= Beginning of Section =

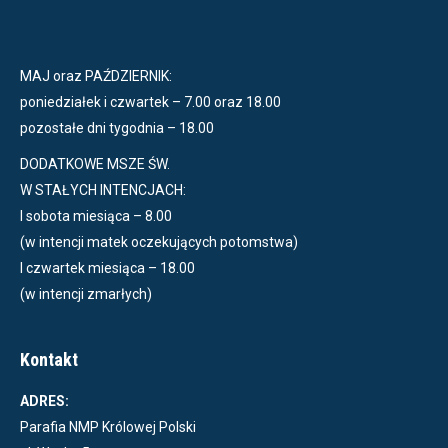
MAJ oraz PAŹDZIERNIK:
poniedziałek i czwartek – 7.00 oraz 18.00
pozostałe dni tygodnia – 18.00
DODATKOWE MSZE ŚW.
W STAŁYCH INTENCJACH:
I sobota miesiąca – 8.00
(w intencji matek oczekujących potomstwa)
I czwartek miesiąca – 18.00
(w intencji zmarłych)
Kontakt
ADRES:
Parafia NMP Królowej Polski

= End of Section =

* **What you should do**
Format the text lines from the items above as a JSON list of strings, one string per line with blank lines omitted. Leave out the pictures.

* **Answer to this problem**
[
  "MAJ oraz PAŹDZIERNIK:",
  "poniedziałek i czwartek – 7.00 oraz 18.00",
  "pozostałe dni tygodnia – 18.00",
  "DODATKOWE MSZE ŚW.",
  "W STAŁYCH INTENCJACH:",
  "I sobota miesiąca – 8.00",
  "(w intencji matek oczekujących potomstwa)",
  "I czwartek miesiąca – 18.00",
  "(w intencji zmarłych)",
  "Kontakt",
  "ADRES:",
  "Parafia NMP Królowej Polski"
]